**WHAT TO PRODUCE**
Before answering, work out how many lines below contain the string "усовершенствования"; the reply is that number alone.

*** Opening of RECORDS TO USE ***

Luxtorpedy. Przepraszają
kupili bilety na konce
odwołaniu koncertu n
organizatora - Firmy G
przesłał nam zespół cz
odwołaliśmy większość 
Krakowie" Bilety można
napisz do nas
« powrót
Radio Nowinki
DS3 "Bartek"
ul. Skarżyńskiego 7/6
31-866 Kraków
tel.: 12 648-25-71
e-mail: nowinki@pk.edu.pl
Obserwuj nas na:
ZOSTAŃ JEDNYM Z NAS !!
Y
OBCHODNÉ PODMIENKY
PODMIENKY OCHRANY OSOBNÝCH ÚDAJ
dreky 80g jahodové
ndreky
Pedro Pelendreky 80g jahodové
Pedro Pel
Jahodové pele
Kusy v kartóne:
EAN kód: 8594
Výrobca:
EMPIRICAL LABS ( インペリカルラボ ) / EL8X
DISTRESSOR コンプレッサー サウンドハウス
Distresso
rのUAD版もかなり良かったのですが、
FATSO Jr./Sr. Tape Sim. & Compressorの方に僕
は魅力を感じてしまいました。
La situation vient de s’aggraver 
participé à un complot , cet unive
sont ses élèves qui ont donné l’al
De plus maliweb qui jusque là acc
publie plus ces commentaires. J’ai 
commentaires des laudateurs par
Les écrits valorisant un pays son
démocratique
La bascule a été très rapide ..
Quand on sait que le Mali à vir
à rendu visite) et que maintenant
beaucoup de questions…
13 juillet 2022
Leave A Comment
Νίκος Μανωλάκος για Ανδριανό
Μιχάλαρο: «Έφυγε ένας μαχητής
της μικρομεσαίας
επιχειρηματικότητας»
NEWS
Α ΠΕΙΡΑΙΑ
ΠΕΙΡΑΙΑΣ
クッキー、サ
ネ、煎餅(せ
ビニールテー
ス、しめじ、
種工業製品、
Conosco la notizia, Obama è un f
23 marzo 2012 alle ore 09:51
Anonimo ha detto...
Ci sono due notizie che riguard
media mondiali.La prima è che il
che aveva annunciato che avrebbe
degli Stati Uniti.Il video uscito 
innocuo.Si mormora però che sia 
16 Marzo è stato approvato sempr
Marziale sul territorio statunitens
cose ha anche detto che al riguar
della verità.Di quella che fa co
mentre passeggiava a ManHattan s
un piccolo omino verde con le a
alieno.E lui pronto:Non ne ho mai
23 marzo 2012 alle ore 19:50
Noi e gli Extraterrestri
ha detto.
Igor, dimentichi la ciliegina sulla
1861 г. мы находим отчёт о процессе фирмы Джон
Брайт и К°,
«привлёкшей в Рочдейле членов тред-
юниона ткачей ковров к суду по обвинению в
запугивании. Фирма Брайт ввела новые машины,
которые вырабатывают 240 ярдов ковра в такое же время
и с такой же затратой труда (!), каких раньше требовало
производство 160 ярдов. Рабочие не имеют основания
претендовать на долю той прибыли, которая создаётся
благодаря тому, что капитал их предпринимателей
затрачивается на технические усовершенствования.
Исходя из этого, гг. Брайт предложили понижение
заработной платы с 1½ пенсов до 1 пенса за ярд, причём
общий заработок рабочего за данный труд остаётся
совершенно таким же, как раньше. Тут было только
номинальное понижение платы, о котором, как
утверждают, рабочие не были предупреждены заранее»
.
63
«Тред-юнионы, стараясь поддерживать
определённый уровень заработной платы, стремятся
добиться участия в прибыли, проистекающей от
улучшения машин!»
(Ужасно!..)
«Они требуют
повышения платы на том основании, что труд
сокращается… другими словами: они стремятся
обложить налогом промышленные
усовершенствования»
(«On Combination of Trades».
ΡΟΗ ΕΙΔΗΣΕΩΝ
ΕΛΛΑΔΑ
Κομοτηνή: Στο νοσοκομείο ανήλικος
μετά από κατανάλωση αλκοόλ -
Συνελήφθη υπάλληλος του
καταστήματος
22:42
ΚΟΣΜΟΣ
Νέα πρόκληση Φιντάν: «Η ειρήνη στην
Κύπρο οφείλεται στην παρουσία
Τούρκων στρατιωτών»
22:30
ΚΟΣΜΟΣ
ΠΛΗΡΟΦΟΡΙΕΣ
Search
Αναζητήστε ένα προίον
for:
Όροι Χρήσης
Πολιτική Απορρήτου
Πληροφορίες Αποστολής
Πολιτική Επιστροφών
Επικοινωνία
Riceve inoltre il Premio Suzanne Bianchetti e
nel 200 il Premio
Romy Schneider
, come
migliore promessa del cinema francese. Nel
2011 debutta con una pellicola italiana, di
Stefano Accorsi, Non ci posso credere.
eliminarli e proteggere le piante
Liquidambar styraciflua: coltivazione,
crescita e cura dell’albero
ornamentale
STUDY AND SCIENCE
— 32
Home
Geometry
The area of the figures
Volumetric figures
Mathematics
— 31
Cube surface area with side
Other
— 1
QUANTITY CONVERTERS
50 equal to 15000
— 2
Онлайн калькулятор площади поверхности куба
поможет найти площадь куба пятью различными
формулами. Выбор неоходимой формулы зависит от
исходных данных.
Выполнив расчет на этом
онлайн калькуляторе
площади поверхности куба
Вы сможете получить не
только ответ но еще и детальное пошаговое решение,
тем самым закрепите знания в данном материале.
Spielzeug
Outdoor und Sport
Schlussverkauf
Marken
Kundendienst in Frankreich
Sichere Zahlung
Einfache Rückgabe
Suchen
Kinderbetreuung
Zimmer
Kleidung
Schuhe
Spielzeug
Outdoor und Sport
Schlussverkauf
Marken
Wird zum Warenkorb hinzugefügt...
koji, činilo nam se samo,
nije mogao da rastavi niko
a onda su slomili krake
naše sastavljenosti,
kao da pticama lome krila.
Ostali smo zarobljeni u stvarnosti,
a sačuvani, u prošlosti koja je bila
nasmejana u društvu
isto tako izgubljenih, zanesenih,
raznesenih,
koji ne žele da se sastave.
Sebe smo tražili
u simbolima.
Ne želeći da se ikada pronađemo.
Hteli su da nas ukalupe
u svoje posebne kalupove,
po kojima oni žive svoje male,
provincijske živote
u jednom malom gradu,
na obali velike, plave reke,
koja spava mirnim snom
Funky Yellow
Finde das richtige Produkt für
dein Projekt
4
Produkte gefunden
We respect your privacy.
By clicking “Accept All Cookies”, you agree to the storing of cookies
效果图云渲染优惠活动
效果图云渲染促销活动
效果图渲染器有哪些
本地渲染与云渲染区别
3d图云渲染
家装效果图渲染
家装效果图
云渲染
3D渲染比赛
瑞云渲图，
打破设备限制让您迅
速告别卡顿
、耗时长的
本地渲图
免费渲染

*** Close of RECORDS TO USE ***

**RESULT BELOW**
2